(EXERCISE DATA)
....................

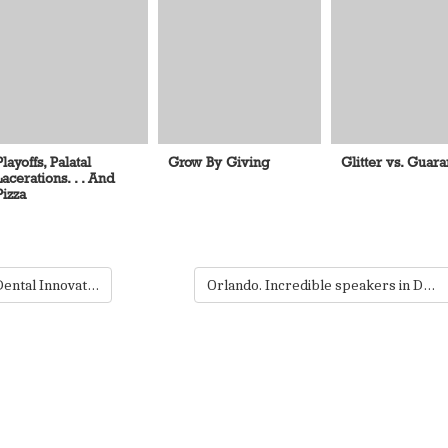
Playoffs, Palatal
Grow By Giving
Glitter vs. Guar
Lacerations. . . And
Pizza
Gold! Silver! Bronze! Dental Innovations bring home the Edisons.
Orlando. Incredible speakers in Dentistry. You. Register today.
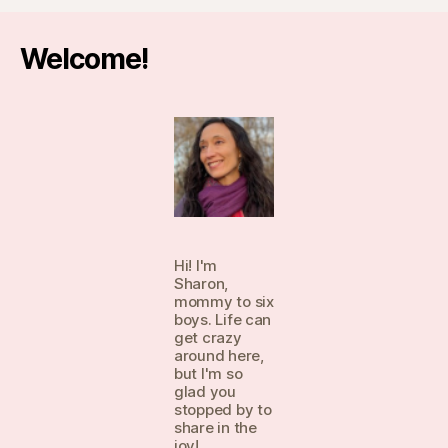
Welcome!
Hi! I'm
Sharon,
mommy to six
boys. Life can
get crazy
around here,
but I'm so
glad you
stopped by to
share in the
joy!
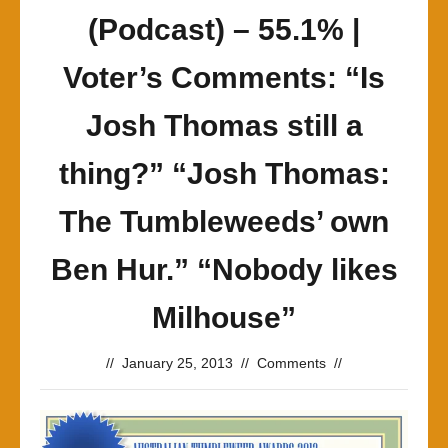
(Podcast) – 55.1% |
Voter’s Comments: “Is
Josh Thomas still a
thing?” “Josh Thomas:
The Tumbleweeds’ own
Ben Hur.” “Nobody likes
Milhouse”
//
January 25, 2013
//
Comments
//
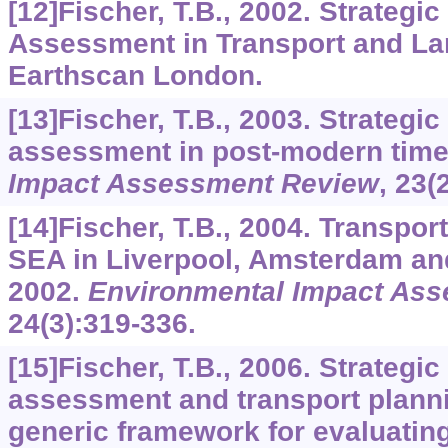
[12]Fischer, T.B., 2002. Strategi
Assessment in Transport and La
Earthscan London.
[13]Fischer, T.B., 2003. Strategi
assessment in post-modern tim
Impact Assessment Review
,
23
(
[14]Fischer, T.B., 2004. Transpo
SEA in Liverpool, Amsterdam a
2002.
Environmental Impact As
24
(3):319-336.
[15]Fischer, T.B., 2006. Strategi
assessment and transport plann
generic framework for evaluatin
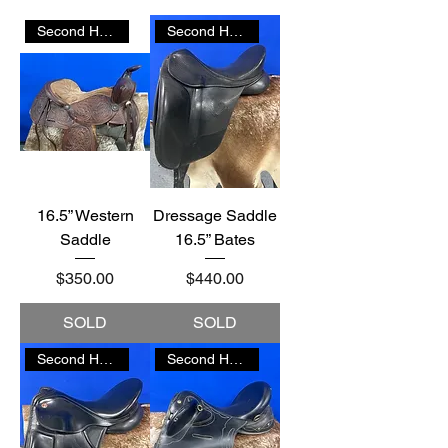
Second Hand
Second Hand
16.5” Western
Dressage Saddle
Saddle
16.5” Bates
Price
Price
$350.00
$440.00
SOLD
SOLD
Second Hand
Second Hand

....................

(WHAT IS BEING ASKED) Rewrite the lines from the one containing "[12]Fischer, T.B., 2002. Strategi" through the last line of the items as a numbered list, skipping any blank lines. Leave the pictures out.

(RESPONSE TO THE EXERCISE)
1. [12]Fischer, T.B., 2002. Strategi
2. Assessment in Transport and La
3. Earthscan London.
4. [13]Fischer, T.B., 2003. Strategi
5. assessment in post-modern tim
6. Impact Assessment Review
7. ,
8. 23
9. (
10. [14]Fischer, T.B., 2004. Transpo
11. SEA in Liverpool, Amsterdam a
12. 2002.
13. Environmental Impact As
14. 24
15. (3):319-336.
16. [15]Fischer, T.B., 2006. Strategi
17. assessment and transport plann
18. generic framework for evaluatin
19. Second Hand
20. Second Hand
21. 16.5” Western
22. Dressage Saddle
23. Saddle
24. 16.5” Bates
25. Price
26. Price
27. $350.00
28. $440.00
29. SOLD
30. SOLD
31. Second Hand
32. Second Hand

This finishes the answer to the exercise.